Before you go swimming, it’s important to know what you’re jumping into. So while you’re tackling your job search, it’s good to look at the data first. Know who you’re up against. Take some time before that big interview to study the stats, learn the ropes of your industry, and understand its past, present and how you can improve its future.

GE has gone above and beyond looking at the data by asking “Who’s been working in America?” They’ve put together a comprehensive, interactive visualization that explores the past 50 years of working in America which can help you quickly and efficiently understand some of the data. Play with this tool—you can look at it from tons of angles—by sector, age, or gender.

Slide the green bar across the timeline to see how roles have changed, or look at the graph of all years to show workforce growth over the past 50 years. Hover over each detail for explanations and statistics. For example, from 1960 to 2000, the ratio of working US women to men rose from 48% to 82%. In the last decade, however, it fell to 81%. This stagnation can easily be attributed to the huge rise in unemployment from 2008 to 2009 across both male and female workers.

Looking closer at the viz, it shows that women in the workforce reached its highest level in 2008, representing 42% of total American workers, but then in 2009, that figure dipped steeply when almost 2 million women left the workforce.

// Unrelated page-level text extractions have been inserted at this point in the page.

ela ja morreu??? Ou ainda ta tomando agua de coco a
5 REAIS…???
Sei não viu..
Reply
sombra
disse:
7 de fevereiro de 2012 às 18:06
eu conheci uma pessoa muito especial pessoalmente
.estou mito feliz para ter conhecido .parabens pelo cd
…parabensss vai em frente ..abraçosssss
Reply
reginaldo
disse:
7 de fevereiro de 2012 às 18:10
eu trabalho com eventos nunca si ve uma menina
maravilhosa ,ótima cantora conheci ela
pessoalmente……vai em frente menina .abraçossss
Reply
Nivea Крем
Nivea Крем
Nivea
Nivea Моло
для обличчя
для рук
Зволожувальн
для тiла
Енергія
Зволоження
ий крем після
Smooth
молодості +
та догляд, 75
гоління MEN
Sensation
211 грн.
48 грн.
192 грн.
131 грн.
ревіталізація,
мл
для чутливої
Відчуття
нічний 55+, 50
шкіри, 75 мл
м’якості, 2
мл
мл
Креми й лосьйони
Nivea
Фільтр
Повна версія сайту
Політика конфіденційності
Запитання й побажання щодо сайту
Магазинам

Now the job market has remained fortunately stable, but this visualization created by GE of the historical trends in American labor can help arm you in your search today. In the end, as long as you stay focused on the details and study the data, you’ll be one step ahead, and a resource like GE’s “Who’s Been Working in America?” doesn’t come around too often. After all, knowledge is power, and knowing all the data could empower you to land your dream job.